Page MenuHomePhabricator

Create a Beta Cluster version of
Closed, ResolvedPublic


  • Create the new wiki
    • Set up all the necessary changes to CSP rules, logos, etc.
    • Configure it to use the back-end services
  • Create the back-end services
    • Create the box to run them,
    • Configure them in LabServices.php
    • Get them to automatically update as new versions of the images are published
    • Expose the back-end services so they can be used remotely in CI for end-to-end testing
  • Ensure the system runs well without major issues

Event Timeline

DVrandecic triaged this task as Medium priority.Jun 2 2021, 4:45 PM
DVrandecic lowered the priority of this task from Medium to Low.
DVrandecic moved this task from To Triage to Phase ζ on the Abstract Wikipedia team board.

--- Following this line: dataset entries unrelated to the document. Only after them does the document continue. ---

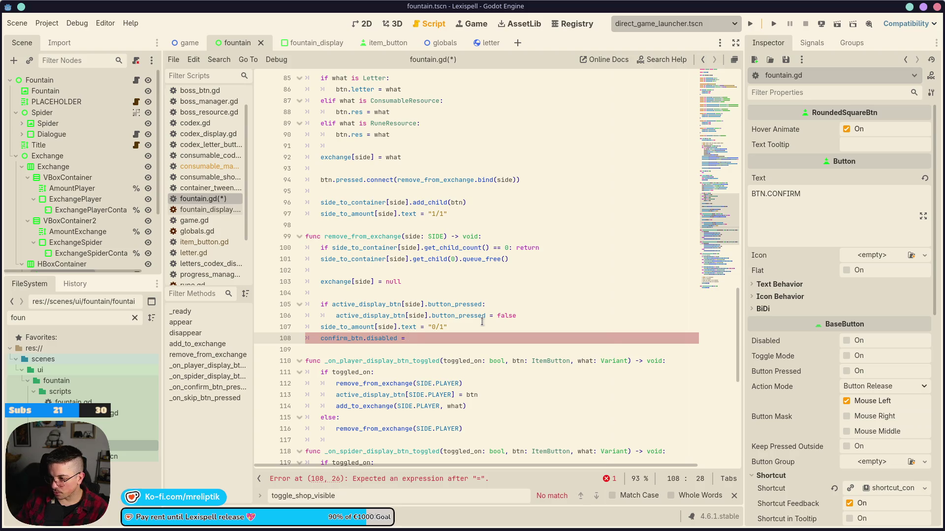
text(side)
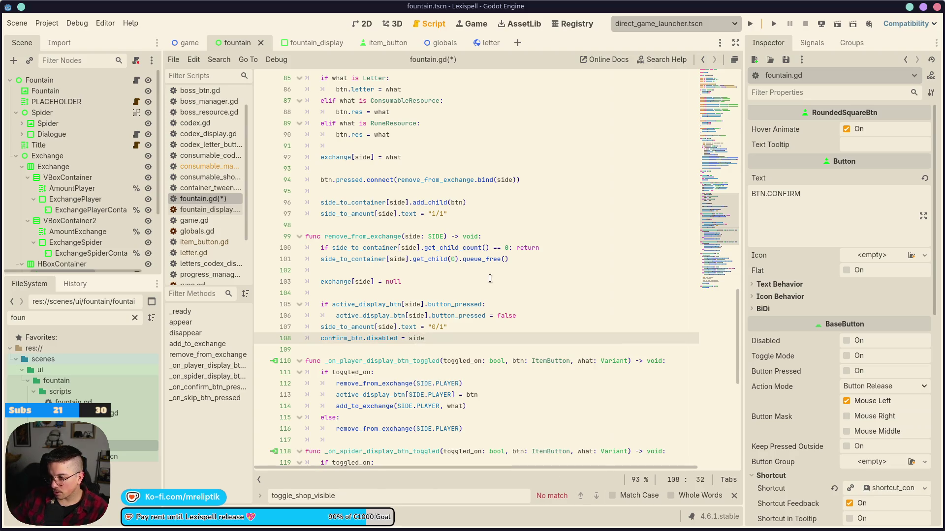
mouse_move(397, 328)
mouse_down()
mouse_move(307, 327)
mouse_move(320, 328)
mouse_up()
key(ctrl+c)
double_click(421, 339)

Change 714068 had a related patch set uploaded (by Jforrester; author: Jforrester):

[operations/puppet@production] [WIP] deployment-prep: Add

Mentioned in SAL (#wikimedia-releng) [2021-08-20T16:24:55Z] <majavah> deployment-prep: configure dns zones and add to acme-chief T284162

Change 740789 had a related patch set uploaded (by Jforrester; author: Jforrester):

[operations/mediawiki-config@master] [BETA CLUSTER] Create wikifunctionswiki

Change 740790 had a related patch set uploaded (by Jforrester; author: Jforrester):

[operations/mediawiki-config@master] [BETA CLUSTER] Configure wikifunctionswiki in wikiversions-labs.json

Change 714068 merged by Dzahn:

[operations/puppet@production] deployment-prep: Add

Change 740790 abandoned by Jforrester:

[operations/mediawiki-config@master] [BETA CLUSTER] Configure wikifunctionswiki in wikiversions-labs.json


Change 740789 merged by jenkins-bot:

[operations/mediawiki-config@master] [BETA CLUSTER] Create wikifunctionswiki

Mentioned in SAL (#wikimedia-operations) [2021-11-29T15:51:26Z] <James_F> Running mwscript extensions/WikimediaMaintenance/addWiki.php --wiki=enwiki en wikimedia wikifunctionswiki in Beta Cluster for T284162

Mentioned in SAL (#wikimedia-operations) [2021-11-30T15:12:08Z] <jforrester@deploy1002> Synchronized multiversion/MWMultiVersion.php: Add wikifunctions hard-coded value to setSiteInfoForWiki for Beta Cluster T284162 (duration: 00m 56s)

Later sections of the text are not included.